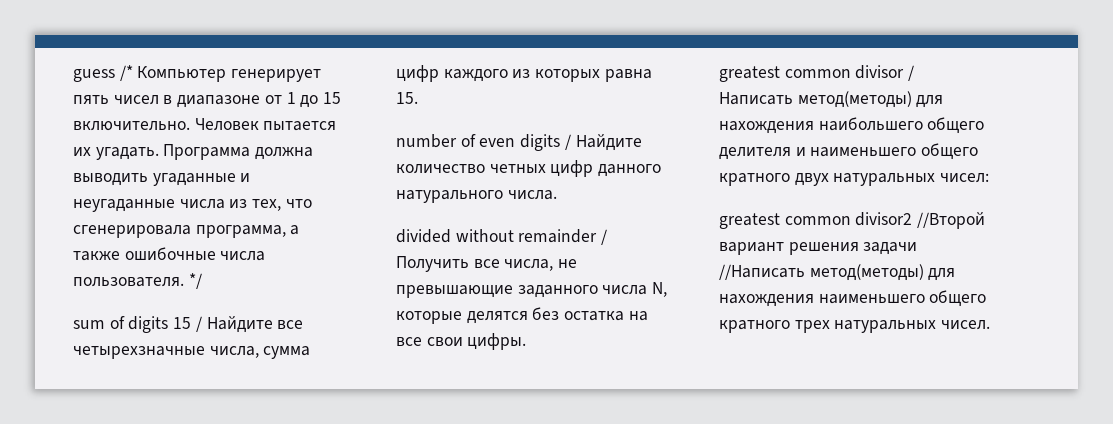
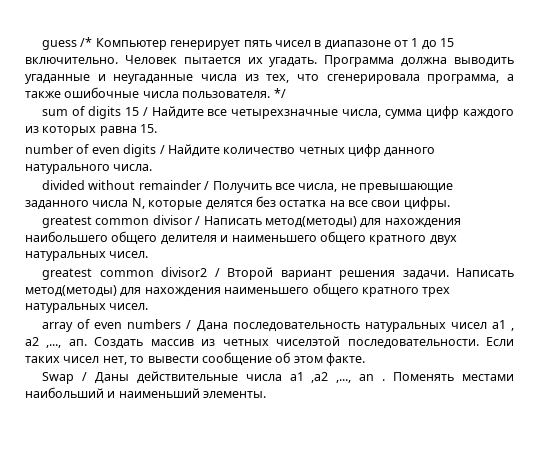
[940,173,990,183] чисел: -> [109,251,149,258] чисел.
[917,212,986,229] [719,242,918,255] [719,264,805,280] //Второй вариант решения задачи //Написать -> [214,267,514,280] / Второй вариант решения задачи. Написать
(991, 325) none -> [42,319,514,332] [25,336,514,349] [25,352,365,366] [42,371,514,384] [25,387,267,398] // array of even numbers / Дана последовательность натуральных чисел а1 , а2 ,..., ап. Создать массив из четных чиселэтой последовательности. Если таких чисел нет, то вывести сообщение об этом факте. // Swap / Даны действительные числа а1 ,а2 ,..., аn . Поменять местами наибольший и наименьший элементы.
...
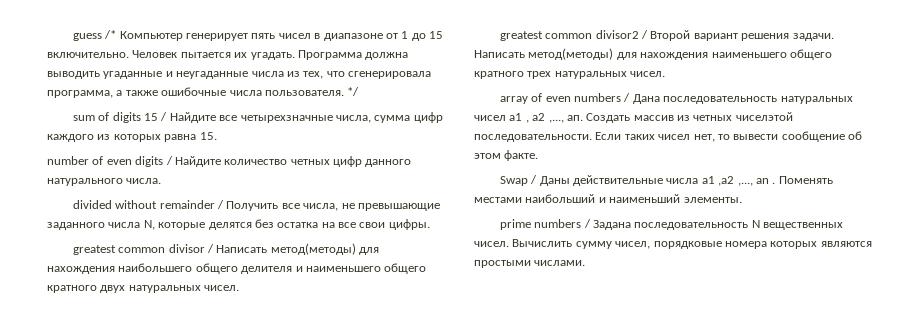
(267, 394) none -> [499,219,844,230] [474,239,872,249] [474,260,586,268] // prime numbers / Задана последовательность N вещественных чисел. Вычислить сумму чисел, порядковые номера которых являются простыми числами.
...
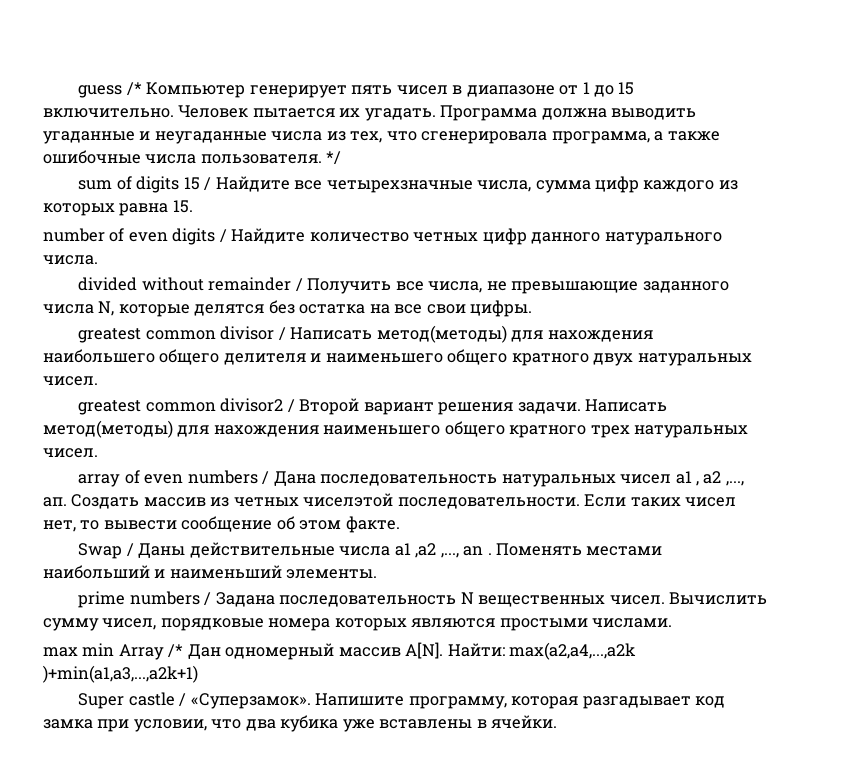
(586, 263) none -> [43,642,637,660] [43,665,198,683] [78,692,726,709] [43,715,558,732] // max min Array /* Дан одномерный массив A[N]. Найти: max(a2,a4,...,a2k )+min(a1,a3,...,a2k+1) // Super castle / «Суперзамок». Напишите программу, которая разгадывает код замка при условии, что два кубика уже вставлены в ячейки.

- Exercise objective
Copy out, exactly and alone, the lines of the entries above between the ones holding "[940,173,990,183] чисел: ->" and "(991, 325) none", inclusive.

- Task output
[940,173,990,183] чисел: -> [109,251,149,258] чисел.
[917,212,986,229] [719,242,918,255] [719,264,805,280] //Второй вариант решения задачи //Написать -> [214,267,514,280] / Второй вариант решения задачи. Написать
(991, 325) none -> [42,319,514,332] [25,336,514,349] [25,352,365,366] [42,371,514,384] [25,387,267,398] // array of even numbers / Дана последовательность натуральных чисел а1 , а2 ,..., ап. Создать массив из четных чиселэтой последовательности. Если таких чисел нет, то вывести сообщение об этом факте. // Swap / Даны действительные числа а1 ,а2 ,..., аn . Поменять местами наибольший и наименьший элементы.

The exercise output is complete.